When Annie's eldest son is involved in a fight at school, she meets the nice-guy school principal, Wayne Collins (Greg Kinnear), whom she finds herself attracted to. But Wayne is engaged to the wealthy Jessica King (Katie Holmes), whom Annie immediately gets a negative vibe about. At a party with her best friend Linda (Kim Dickens), Annie stumbles upon Jessica in a compromising position with lawyer David Duncan (Gary Cole). Soon after, Jessica has disappeared, leaving everyone in a frenzy over what could have possibly happened to her, and Annie starts to have nightmares and apparitions linking Jessica with the vicious redneck Donnie Barksdale, and the pond behind his home.

"The Gift" may be cliched on a sheer storytelling level, but the performances and tight direction from Raimi (who has redeemed himself for his embarrassing last film, 1999's "For Love of the Game") lift the picture up several notches.

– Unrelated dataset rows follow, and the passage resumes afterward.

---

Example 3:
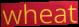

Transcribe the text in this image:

wheat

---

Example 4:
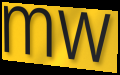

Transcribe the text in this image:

mw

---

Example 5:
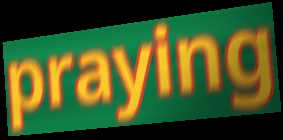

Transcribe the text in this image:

praying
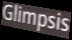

Slowly enveloping the viewer into the many intriguing characters and their individual plights, the disappearance of Jessica at the 30-minute mark divulges the movie's true intentions and transforms the proceedings into a taut, at times frightening, horror-mystery.

At the center of the film is the exceptional Cate Blanchett (1999's "The Talented Mr. Ripley"), who turns Annie Wilson from what could have been little more than a run-of-the-mill protagonist into a very exact, down-to-earth, realistic person with valid troubles and a caring attitude towards those around her. Blanchett takes the unextraordinary material and runs with it, giving the entire film a truly classy aura that it otherwise might not have had. We follow her at every turn because she is so mesmerizing, both as a character and an actress.

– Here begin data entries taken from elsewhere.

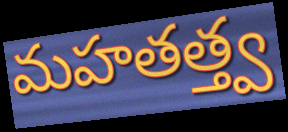
మహతత్త్వ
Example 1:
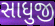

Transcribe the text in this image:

સાધુજી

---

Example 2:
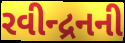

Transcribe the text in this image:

રવીન્દ્રનની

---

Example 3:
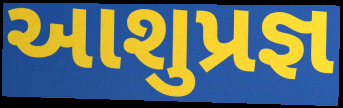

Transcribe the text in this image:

આશુપ્રજ્ઞ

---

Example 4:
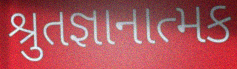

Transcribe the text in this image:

શ્રુતજ્ઞાનાત્મક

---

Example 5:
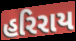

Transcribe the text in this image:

હરિરાય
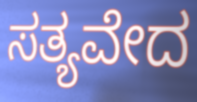
ಸತ್ಯವೇದ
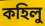
কহিলু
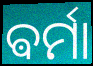
ଵର୍ମା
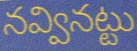
నవ్వినట్టు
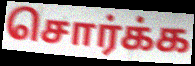
சொர்க்க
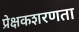
प्रेक्षकशरणता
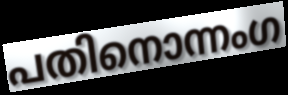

Blanchett isn't the only bright performer, as she is ably supported by one of the best casts of the year. In her first role following her Oscar win for 1999's "Boys Don't Cry," Hilary Swank is excellent as the confused Valerie, who seeks guidance from Annie, but is too scared to take her biggest advice of all: to leave the grossly abusive Donnie. As Donnie, Keanu Reeves (2000's "The Watcher") makes an utterly convincing backwoods meanie, so much so that it is difficult to believe he is an actor at all. For the often-criticized Reeves, whose acting abilities have never been the best, this is the biggest compliment he could possibly get, and it is also one of the better performances he has given. Giovanni Ribisi (2000's "The Boiler Room") is heartbreaking as a mentally slow young man who sees Annie as his only friend, and wants her to do nothing but help him understand why he is being plagued by bad dreams about his dad. In the small, but pivotal role of the sleazy Jessica King, Katie Holmes (2000's "Wonder Boys") has turned in yet another stunning supporting turn. Her promiscuous role of Jessica is one she has never played before, and she is radiant in her few scenes. Finally, Kim Dickens (2000's "Hollow Man") makes her usual strong impression as Annie's spicy best friend, Linda.

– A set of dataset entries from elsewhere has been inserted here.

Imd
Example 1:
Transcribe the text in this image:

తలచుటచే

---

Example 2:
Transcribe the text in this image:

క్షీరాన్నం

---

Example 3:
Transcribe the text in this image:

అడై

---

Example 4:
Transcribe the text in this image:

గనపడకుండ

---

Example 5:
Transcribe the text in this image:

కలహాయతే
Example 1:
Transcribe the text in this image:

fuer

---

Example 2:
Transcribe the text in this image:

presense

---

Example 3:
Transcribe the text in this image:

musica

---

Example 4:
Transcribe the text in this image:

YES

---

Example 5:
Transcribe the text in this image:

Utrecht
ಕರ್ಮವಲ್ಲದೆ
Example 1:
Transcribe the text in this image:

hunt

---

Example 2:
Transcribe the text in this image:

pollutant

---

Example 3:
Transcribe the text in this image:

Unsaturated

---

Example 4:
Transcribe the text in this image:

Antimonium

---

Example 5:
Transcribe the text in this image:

The other notable aspect of "The Gift" is its moody atmosphere that lays such a thickly foreboding air over every scene it's almost suffocating. Thanks to cleverly construed editing by Arthur Coburn and Bob Murawski, and the successful use of different eerie sounds effects and a very good music score by Christopher Young, the movie not only achieves a scary undercurrent, but one that is filled with dread. Helped along by a strong screenplay by Billy Bob Thornton and Tom Epperson, which makes the most of its setting and delightful cast, "The Gift" is that rarest of thrillers that actually thrills, and offers up a fair share of chills, too. It may not be groundbreakingly original, but it sure is an entertaining ride for the duration of its running time.